◆ DIRECTIONS FOR THIS TASK
Leaving pictures aside, set down each line exactly, from the first line of the data to the line with "right elbow: (90, 51)", both included.

[Data records]
- - - - - - -

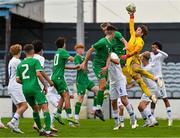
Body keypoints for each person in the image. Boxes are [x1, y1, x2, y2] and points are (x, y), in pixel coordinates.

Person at [120, 10, 163, 103]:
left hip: (133, 59)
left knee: (137, 69)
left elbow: (135, 51)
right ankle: (151, 96)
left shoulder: (140, 41)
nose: (136, 30)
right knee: (140, 82)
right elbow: (131, 25)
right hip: (128, 63)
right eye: (137, 29)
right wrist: (132, 16)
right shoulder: (133, 35)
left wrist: (126, 55)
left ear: (142, 33)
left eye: (139, 30)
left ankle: (155, 79)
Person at [16, 44, 55, 137]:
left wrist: (26, 83)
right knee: (45, 106)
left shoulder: (20, 64)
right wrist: (45, 85)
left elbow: (17, 79)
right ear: (33, 51)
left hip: (25, 89)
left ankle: (41, 130)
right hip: (35, 88)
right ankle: (48, 131)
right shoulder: (35, 61)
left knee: (35, 109)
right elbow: (38, 74)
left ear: (25, 52)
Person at [81, 25, 115, 121]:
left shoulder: (110, 44)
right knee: (103, 86)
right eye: (114, 33)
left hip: (104, 67)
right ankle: (97, 109)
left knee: (103, 88)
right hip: (97, 66)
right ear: (112, 33)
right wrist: (85, 63)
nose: (115, 35)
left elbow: (109, 56)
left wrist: (107, 66)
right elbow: (90, 51)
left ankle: (97, 109)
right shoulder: (102, 42)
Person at [51, 37, 79, 126]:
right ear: (63, 44)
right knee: (67, 95)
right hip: (59, 77)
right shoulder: (62, 51)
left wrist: (74, 68)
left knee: (63, 96)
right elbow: (72, 59)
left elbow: (60, 66)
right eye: (65, 43)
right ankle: (70, 116)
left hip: (54, 77)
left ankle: (58, 114)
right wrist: (80, 59)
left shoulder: (57, 53)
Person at [109, 52, 137, 129]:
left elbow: (117, 61)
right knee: (113, 102)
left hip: (120, 80)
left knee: (123, 99)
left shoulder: (112, 54)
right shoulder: (102, 57)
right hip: (112, 82)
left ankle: (133, 120)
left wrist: (109, 58)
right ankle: (117, 123)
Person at [73, 43, 99, 125]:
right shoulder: (76, 57)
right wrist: (82, 65)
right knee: (80, 100)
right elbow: (78, 66)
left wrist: (86, 70)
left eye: (82, 48)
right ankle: (76, 118)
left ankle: (94, 109)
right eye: (79, 48)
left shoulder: (84, 57)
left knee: (97, 90)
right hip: (80, 81)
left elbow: (84, 67)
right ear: (76, 50)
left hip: (86, 80)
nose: (81, 50)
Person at [150, 41, 173, 126]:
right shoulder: (151, 54)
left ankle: (170, 119)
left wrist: (158, 50)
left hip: (159, 79)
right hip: (152, 79)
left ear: (158, 48)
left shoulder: (160, 55)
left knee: (165, 98)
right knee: (153, 99)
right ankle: (152, 119)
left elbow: (166, 55)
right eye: (152, 47)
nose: (153, 49)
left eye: (155, 47)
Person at [7, 44, 28, 133]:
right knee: (24, 106)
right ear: (19, 51)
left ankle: (15, 128)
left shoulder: (11, 61)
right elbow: (23, 73)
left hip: (11, 85)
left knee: (19, 107)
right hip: (16, 86)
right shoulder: (17, 61)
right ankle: (12, 122)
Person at [138, 52, 158, 127]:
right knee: (140, 107)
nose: (140, 58)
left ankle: (153, 120)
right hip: (148, 89)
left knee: (142, 106)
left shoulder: (148, 68)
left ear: (144, 58)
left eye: (142, 57)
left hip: (151, 89)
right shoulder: (145, 66)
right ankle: (147, 122)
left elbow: (139, 72)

- - - - - - -

◆ REPLY TO THE EXERCISE
Body keypoints for each person in the image. Boxes are [x1, y1, x2, y2] and points are (x, y), in pixel coordinates.

Person at [120, 10, 163, 103]:
left hip: (133, 59)
left knee: (137, 69)
left elbow: (135, 51)
right ankle: (151, 96)
left shoulder: (140, 41)
nose: (136, 30)
right knee: (140, 82)
right elbow: (131, 25)
right hip: (128, 63)
right eye: (137, 29)
right wrist: (132, 16)
right shoulder: (133, 35)
left wrist: (126, 55)
left ear: (142, 33)
left eye: (139, 30)
left ankle: (155, 79)
Person at [16, 44, 55, 137]:
left wrist: (26, 83)
right knee: (45, 106)
left shoulder: (20, 64)
right wrist: (45, 85)
left elbow: (17, 79)
right ear: (33, 51)
left hip: (25, 89)
left ankle: (41, 130)
right hip: (35, 88)
right ankle: (48, 131)
right shoulder: (35, 61)
left knee: (35, 109)
right elbow: (38, 74)
left ear: (25, 52)
Person at [81, 25, 115, 121]:
left shoulder: (110, 44)
right knee: (103, 86)
right eye: (114, 33)
left hip: (104, 67)
right ankle: (97, 109)
left knee: (103, 88)
right hip: (97, 66)
right ear: (112, 33)
right wrist: (85, 63)
nose: (115, 35)
left elbow: (109, 56)
left wrist: (107, 66)
right elbow: (90, 51)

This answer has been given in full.